Louis se saisit de l’abondante croupe pour l’aiguillonner en récitant des mots fiévreux et délirants où il n’était question que de «langueurs mouillées du puits d’amour » et de «fesses rebondies plus tentatrices que le chant des sirènes appelant Ulysse ». Puis, chevauchant Perrine, il donna un coup de rein et la pénétra profondément pour ralentir aussitôt le rythme et calmer le jeu tant son souffle se faisait court et rapides les battements de son cœur.

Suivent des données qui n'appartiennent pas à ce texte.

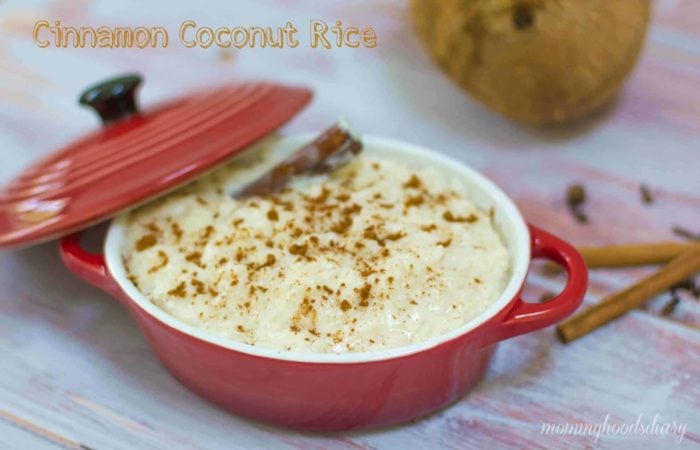
The height and width of the screenshot is (450, 700). Find the location of `cup cover`. cup cover is located at coordinates (158, 140).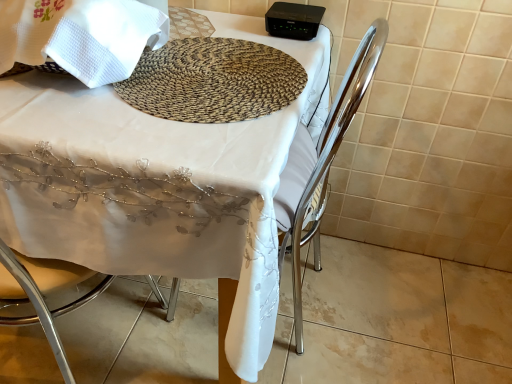
Question: Can you confirm if metallic silver chair at center is positioned to the right of white fabric table at center?

Choices:
 (A) no
 (B) yes

Answer: (B)

Question: From the image's perspective, is metallic silver chair at center located beneath white fabric table at center?

Choices:
 (A) yes
 (B) no

Answer: (B)

Question: Can you confirm if metallic silver chair at center is thinner than white fabric table at center?

Choices:
 (A) yes
 (B) no

Answer: (A)

Question: From a real-world perspective, does metallic silver chair at center stand above white fabric table at center?

Choices:
 (A) no
 (B) yes

Answer: (B)

Question: Can you confirm if metallic silver chair at center is taller than white fabric table at center?

Choices:
 (A) yes
 (B) no

Answer: (A)

Question: Considering the relative positions of metallic silver chair at center and woven natural fiber mat at center in the image provided, is metallic silver chair at center to the left or to the right of woven natural fiber mat at center?

Choices:
 (A) right
 (B) left

Answer: (A)

Question: In terms of height, does metallic silver chair at center look taller or shorter compared to woven natural fiber mat at center?

Choices:
 (A) short
 (B) tall

Answer: (B)

Question: Is metallic silver chair at center bigger or smaller than woven natural fiber mat at center?

Choices:
 (A) big
 (B) small

Answer: (A)

Question: Considering the positions of metallic silver chair at center and woven natural fiber mat at center in the image, is metallic silver chair at center wider or thinner than woven natural fiber mat at center?

Choices:
 (A) thin
 (B) wide

Answer: (B)

Question: Is white fabric table at center to the left or to the right of metallic silver chair at center in the image?

Choices:
 (A) left
 (B) right

Answer: (A)

Question: Is white fabric table at center situated inside metallic silver chair at center or outside?

Choices:
 (A) outside
 (B) inside

Answer: (A)

Question: Is point (154, 254) positioned closer to the camera than point (295, 230)?

Choices:
 (A) closer
 (B) farther

Answer: (A)

Question: Looking at their shapes, would you say white fabric table at center is wider or thinner than metallic silver chair at center?

Choices:
 (A) wide
 (B) thin

Answer: (A)

Question: Considering the positions of white fabric table at center and woven natural fiber mat at center in the image, is white fabric table at center wider or thinner than woven natural fiber mat at center?

Choices:
 (A) thin
 (B) wide

Answer: (B)

Question: From a real-world perspective, relative to woven natural fiber mat at center, is white fabric table at center vertically above or below?

Choices:
 (A) below
 (B) above

Answer: (A)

— Quelle douceur, ma colombe, dans cet antre béni des dieux, fit-il en accentuant lentement son mouvement de va-et-vient tout en continuant à réciter, au bord du plaisir : «Baise m’encor, rebaise-moi et baise... Donne-m’en un de tes plus savoureux... et t’en revaudrai quatre plus chauds que braise... » en oubliant l’auteur de ce vers grivois qui nourrissait si bien son exaltation.

Puis, empruntant cette fois à Ronsard, il enchaîna :

— Le temps s’en va, le temps s’en va, ma dame... las! le temps, non, mais nous nous en allons, et tôt... Ah! oui... oui... serons étendus sous la lame et des amours... desquels nous parlons... Ahhhh! continuez à pousser ainsi ma mignonne, que vous êtes paillarde et douée pour l’amour, ma polissonne... que votre caverne est suave et accueillante...

Il dut faire une nouvelle pause qu’il ne put garder plus longtemps, car une intense vague de jouissance déferlait en lui.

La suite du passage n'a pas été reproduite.